**Page extract**
=-=-=

Nearing the end of the first lap I must admit it was a little disorientating seeing signs on the side of the road for Mile 17 etc. – at times my instinctive reaction was to think I was nearly there, before suddenly having to remind myself there was still another lap to go! I had ran the first lap well, even with the gradient, and glances at my pace had reinforced this, but I was a little nervous that the second lap I would suddenly crash. My quads felt a little sore, the hills demanding them to be working hard, but aside from that I still felt controlled. Any doubt about my ability slipped from my mind as I began the first climb of the second lap; I started to overtake a few other runners already and realised my own strength. ‘One hill down!’ the marshal at the top of the hill cheerily informed me ‘only about another 20 left!’ I joked back.
This pattern seemed to continue for the miles ahead; one set of marshals had written in chalk on the road ‘one lap left!’ and I jested back that I would definitely not be running it three times! I also continued to gain ground on runners ahead of me, especially on the inclines. One marshal in particular boosted my self-belief; I could see he was studying me from a distance, and as I passed by, he informed me that my running form was looking great – a very good sign at around mile 15.
After the 15 mile marker it became a five mile countdown. I now knew what challenges were left ahead and most importantly I knew I could cope with them. Spurred on, my pace remained good and I was now overtaking a lot of runners. What was both lovely and supportive to hear was the number of runners who spurred me on as I passed them, telling me I looked great and to go for it. Although I did indeed feel good, I had to rein myself in a little, this was not my goal race after all, and I did not need to use every last ounce of my body to chase down a time. Instead I changed my mindset and used the fact I felt so strong still as a positive for the fact that in a few weeks time I would need to run further to reach my 26.2 mile goal.
The final mile featured a long uphill, quite cruel really, before the course turned back towards the Bath Grounds and the countdown markers began to appear. Passing the ‘800m To Go’ sign I gave in to temptation and found myself near on sprinting towards the finish arch – I felt amazing and crossed the line with a huge smile on my face. I had absolutely loved all of those 20 miles, and that was before I even looked at my finish time. My watch read 2:43:22, and whilst I knew my pace had been relatively quick, I admit I was not expecting to see an average pace of 8.10 min/mile. I had never ran that far that fast before - it felt very good.

=-=-=

Saved items
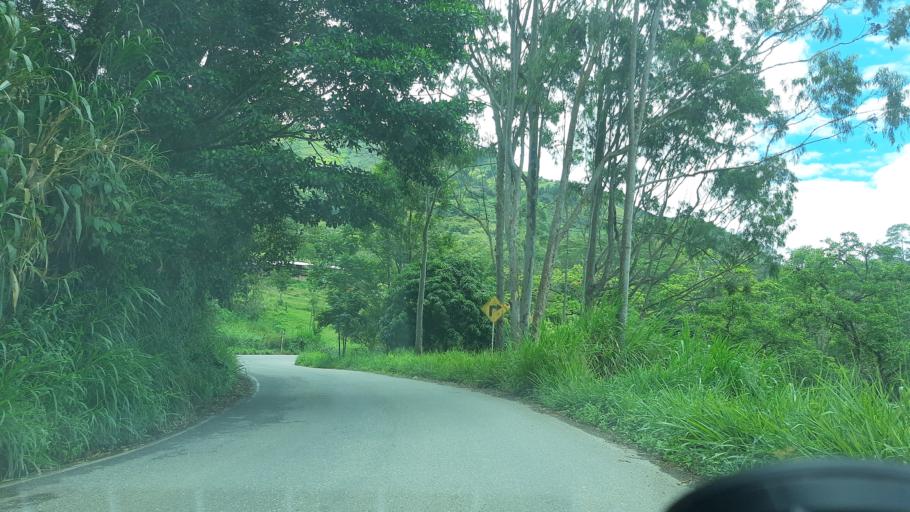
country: CO
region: Boyaca
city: Garagoa
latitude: 5.0407
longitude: -73.3882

=-=-=

**Given task**
Duplicate the passage of the race account from "The final mile" up to and including "felt very good.". None of the stored items are needed here.

**Exercise output**
The final mile featured a long uphill, quite cruel really, before the course turned back towards the Bath Grounds and the countdown markers began to appear. Passing the ‘800m To Go’ sign I gave in to temptation and found myself near on sprinting towards the finish arch – I felt amazing and crossed the line with a huge smile on my face. I had absolutely loved all of those 20 miles, and that was before I even looked at my finish time. My watch read 2:43:22, and whilst I knew my pace had been relatively quick, I admit I was not expecting to see an average pace of 8.10 min/mile. I had never ran that far that fast before - it felt very good.